[Aim of the task]:
Reproduce every one of the entries below word for word, keeping each line unchanged.
BEGIN Data for this exercise
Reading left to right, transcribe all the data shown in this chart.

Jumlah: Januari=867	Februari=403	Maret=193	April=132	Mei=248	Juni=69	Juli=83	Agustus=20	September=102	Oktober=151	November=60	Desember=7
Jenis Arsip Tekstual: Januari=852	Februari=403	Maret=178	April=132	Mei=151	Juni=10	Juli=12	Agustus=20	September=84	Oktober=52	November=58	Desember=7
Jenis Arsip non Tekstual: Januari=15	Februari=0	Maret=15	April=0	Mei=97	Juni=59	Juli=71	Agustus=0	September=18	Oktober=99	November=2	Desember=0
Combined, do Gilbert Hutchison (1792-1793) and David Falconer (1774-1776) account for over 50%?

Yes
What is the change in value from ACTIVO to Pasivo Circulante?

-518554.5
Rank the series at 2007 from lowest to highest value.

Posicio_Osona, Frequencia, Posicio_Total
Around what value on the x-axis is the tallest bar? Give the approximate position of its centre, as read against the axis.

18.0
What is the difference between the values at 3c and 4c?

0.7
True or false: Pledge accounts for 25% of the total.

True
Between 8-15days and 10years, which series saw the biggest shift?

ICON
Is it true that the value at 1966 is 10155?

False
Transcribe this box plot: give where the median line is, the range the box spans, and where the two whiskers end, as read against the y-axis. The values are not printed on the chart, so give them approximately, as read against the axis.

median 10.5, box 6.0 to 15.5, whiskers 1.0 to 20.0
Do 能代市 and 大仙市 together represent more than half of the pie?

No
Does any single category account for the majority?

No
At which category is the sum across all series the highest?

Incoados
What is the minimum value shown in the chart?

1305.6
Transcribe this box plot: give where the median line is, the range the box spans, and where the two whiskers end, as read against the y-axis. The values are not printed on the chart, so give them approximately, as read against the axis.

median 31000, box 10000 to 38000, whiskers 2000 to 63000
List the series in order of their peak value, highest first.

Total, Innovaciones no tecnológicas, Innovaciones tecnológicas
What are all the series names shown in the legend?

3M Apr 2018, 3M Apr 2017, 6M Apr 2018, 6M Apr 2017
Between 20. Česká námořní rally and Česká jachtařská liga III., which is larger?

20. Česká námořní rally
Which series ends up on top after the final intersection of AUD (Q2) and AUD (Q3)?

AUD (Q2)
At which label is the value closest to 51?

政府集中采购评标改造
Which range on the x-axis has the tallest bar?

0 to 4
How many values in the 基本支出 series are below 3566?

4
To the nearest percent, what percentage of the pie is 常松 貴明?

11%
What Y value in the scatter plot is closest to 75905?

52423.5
END Data for this exercise
[Solved exercise]:
Reading left to right, transcribe all the data shown in this chart.

Jumlah: Januari=867	Februari=403	Maret=193	April=132	Mei=248	Juni=69	Juli=83	Agustus=20	September=102	Oktober=151	November=60	Desember=7
Jenis Arsip Tekstual: Januari=852	Februari=403	Maret=178	April=132	Mei=151	Juni=10	Juli=12	Agustus=20	September=84	Oktober=52	November=58	Desember=7
Jenis Arsip non Tekstual: Januari=15	Februari=0	Maret=15	April=0	Mei=97	Juni=59	Juli=71	Agustus=0	September=18	Oktober=99	November=2	Desember=0
Combined, do Gilbert Hutchison (1792-1793) and David Falconer (1774-1776) account for over 50%?

Yes
What is the change in value from ACTIVO to Pasivo Circulante?

-518554.5
Rank the series at 2007 from lowest to highest value.

Posicio_Osona, Frequencia, Posicio_Total
Around what value on the x-axis is the tallest bar? Give the approximate position of its centre, as read against the axis.

18.0
What is the difference between the values at 3c and 4c?

0.7
True or false: Pledge accounts for 25% of the total.

True
Between 8-15days and 10years, which series saw the biggest shift?

ICON
Is it true that the value at 1966 is 10155?

False
Transcribe this box plot: give where the median line is, the range the box spans, and where the two whiskers end, as read against the y-axis. The values are not printed on the chart, so give them approximately, as read against the axis.

median 10.5, box 6.0 to 15.5, whiskers 1.0 to 20.0
Do 能代市 and 大仙市 together represent more than half of the pie?

No
Does any single category account for the majority?

No
At which category is the sum across all series the highest?

Incoados
What is the minimum value shown in the chart?

1305.6
Transcribe this box plot: give where the median line is, the range the box spans, and where the two whiskers end, as read against the y-axis. The values are not printed on the chart, so give them approximately, as read against the axis.

median 31000, box 10000 to 38000, whiskers 2000 to 63000
List the series in order of their peak value, highest first.

Total, Innovaciones no tecnológicas, Innovaciones tecnológicas
What are all the series names shown in the legend?

3M Apr 2018, 3M Apr 2017, 6M Apr 2018, 6M Apr 2017
Between 20. Česká námořní rally and Česká jachtařská liga III., which is larger?

20. Česká námořní rally
Which series ends up on top after the final intersection of AUD (Q2) and AUD (Q3)?

AUD (Q2)
At which label is the value closest to 51?

政府集中采购评标改造
Which range on the x-axis has the tallest bar?

0 to 4
How many values in the 基本支出 series are below 3566?

4
To the nearest percent, what percentage of the pie is 常松 貴明?

11%
What Y value in the scatter plot is closest to 75905?

52423.5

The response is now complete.